Top of DATA UNDER STUDY

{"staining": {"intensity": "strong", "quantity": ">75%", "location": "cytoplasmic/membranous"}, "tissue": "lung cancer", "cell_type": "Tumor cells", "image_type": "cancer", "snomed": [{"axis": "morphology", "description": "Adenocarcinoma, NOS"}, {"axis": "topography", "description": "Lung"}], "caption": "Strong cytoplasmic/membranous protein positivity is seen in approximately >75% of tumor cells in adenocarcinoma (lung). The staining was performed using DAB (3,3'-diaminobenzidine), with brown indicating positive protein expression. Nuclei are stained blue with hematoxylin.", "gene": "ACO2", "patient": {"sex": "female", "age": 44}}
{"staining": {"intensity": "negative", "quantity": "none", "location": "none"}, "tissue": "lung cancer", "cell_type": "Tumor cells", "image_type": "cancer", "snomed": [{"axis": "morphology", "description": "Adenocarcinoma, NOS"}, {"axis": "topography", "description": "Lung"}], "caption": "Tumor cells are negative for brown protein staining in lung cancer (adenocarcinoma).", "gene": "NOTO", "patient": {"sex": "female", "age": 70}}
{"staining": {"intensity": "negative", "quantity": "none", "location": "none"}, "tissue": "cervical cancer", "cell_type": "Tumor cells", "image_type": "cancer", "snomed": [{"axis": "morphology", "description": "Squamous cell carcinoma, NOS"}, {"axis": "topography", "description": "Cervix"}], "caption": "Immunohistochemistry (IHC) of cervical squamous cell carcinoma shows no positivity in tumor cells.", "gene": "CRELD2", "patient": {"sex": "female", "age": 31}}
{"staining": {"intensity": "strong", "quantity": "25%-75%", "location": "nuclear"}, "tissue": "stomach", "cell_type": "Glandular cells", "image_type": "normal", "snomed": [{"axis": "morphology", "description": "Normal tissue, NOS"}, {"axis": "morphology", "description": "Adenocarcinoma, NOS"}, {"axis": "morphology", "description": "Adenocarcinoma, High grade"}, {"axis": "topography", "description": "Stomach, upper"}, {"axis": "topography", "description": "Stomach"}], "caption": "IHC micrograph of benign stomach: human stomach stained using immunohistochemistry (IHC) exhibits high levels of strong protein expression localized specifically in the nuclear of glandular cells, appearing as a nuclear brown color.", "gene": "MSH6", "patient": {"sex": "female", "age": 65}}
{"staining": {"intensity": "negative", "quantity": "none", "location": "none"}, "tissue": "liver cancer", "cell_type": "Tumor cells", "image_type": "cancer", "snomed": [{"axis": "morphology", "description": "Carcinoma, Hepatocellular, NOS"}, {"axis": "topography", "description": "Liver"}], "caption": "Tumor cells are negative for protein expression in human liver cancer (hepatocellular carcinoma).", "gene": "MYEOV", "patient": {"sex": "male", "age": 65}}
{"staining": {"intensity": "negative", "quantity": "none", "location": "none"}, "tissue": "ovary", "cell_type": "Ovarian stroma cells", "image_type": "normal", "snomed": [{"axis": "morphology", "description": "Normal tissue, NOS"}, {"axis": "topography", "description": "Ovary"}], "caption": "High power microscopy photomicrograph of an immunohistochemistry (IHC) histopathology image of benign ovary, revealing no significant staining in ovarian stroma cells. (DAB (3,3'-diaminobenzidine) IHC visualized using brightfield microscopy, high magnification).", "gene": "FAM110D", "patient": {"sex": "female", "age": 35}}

Bottom of DATA UNDER STUDY

_WHAT IS EXPECTED_:
In this exercise, give every record above again exactly.

_RESULT OF THE TASK_:
{"staining": {"intensity": "strong", "quantity": ">75%", "location": "cytoplasmic/membranous"}, "tissue": "lung cancer", "cell_type": "Tumor cells", "image_type": "cancer", "snomed": [{"axis": "morphology", "description": "Adenocarcinoma, NOS"}, {"axis": "topography", "description": "Lung"}], "caption": "Strong cytoplasmic/membranous protein positivity is seen in approximately >75% of tumor cells in adenocarcinoma (lung). The staining was performed using DAB (3,3'-diaminobenzidine), with brown indicating positive protein expression. Nuclei are stained blue with hematoxylin.", "gene": "ACO2", "patient": {"sex": "female", "age": 44}}
{"staining": {"intensity": "negative", "quantity": "none", "location": "none"}, "tissue": "lung cancer", "cell_type": "Tumor cells", "image_type": "cancer", "snomed": [{"axis": "morphology", "description": "Adenocarcinoma, NOS"}, {"axis": "topography", "description": "Lung"}], "caption": "Tumor cells are negative for brown protein staining in lung cancer (adenocarcinoma).", "gene": "NOTO", "patient": {"sex": "female", "age": 70}}
{"staining": {"intensity": "negative", "quantity": "none", "location": "none"}, "tissue": "cervical cancer", "cell_type": "Tumor cells", "image_type": "cancer", "snomed": [{"axis": "morphology", "description": "Squamous cell carcinoma, NOS"}, {"axis": "topography", "description": "Cervix"}], "caption": "Immunohistochemistry (IHC) of cervical squamous cell carcinoma shows no positivity in tumor cells.", "gene": "CRELD2", "patient": {"sex": "female", "age": 31}}
{"staining": {"intensity": "strong", "quantity": "25%-75%", "location": "nuclear"}, "tissue": "stomach", "cell_type": "Glandular cells", "image_type": "normal", "snomed": [{"axis": "morphology", "description": "Normal tissue, NOS"}, {"axis": "morphology", "description": "Adenocarcinoma, NOS"}, {"axis": "morphology", "description": "Adenocarcinoma, High grade"}, {"axis": "topography", "description": "Stomach, upper"}, {"axis": "topography", "description": "Stomach"}], "caption": "IHC micrograph of benign stomach: human stomach stained using immunohistochemistry (IHC) exhibits high levels of strong protein expression localized specifically in the nuclear of glandular cells, appearing as a nuclear brown color.", "gene": "MSH6", "patient": {"sex": "female", "age": 65}}
{"staining": {"intensity": "negative", "quantity": "none", "location": "none"}, "tissue": "liver cancer", "cell_type": "Tumor cells", "image_type": "cancer", "snomed": [{"axis": "morphology", "description": "Carcinoma, Hepatocellular, NOS"}, {"axis": "topography", "description": "Liver"}], "caption": "Tumor cells are negative for protein expression in human liver cancer (hepatocellular carcinoma).", "gene": "MYEOV", "patient": {"sex": "male", "age": 65}}
{"staining": {"intensity": "negative", "quantity": "none", "location": "none"}, "tissue": "ovary", "cell_type": "Ovarian stroma cells", "image_type": "normal", "snomed": [{"axis": "morphology", "description": "Normal tissue, NOS"}, {"axis": "topography", "description": "Ovary"}], "caption": "High power microscopy photomicrograph of an immunohistochemistry (IHC) histopathology image of benign ovary, revealing no significant staining in ovarian stroma cells. (DAB (3,3'-diaminobenzidine) IHC visualized using brightfield microscopy, high magnification).", "gene": "FAM110D", "patient": {"sex": "female", "age": 35}}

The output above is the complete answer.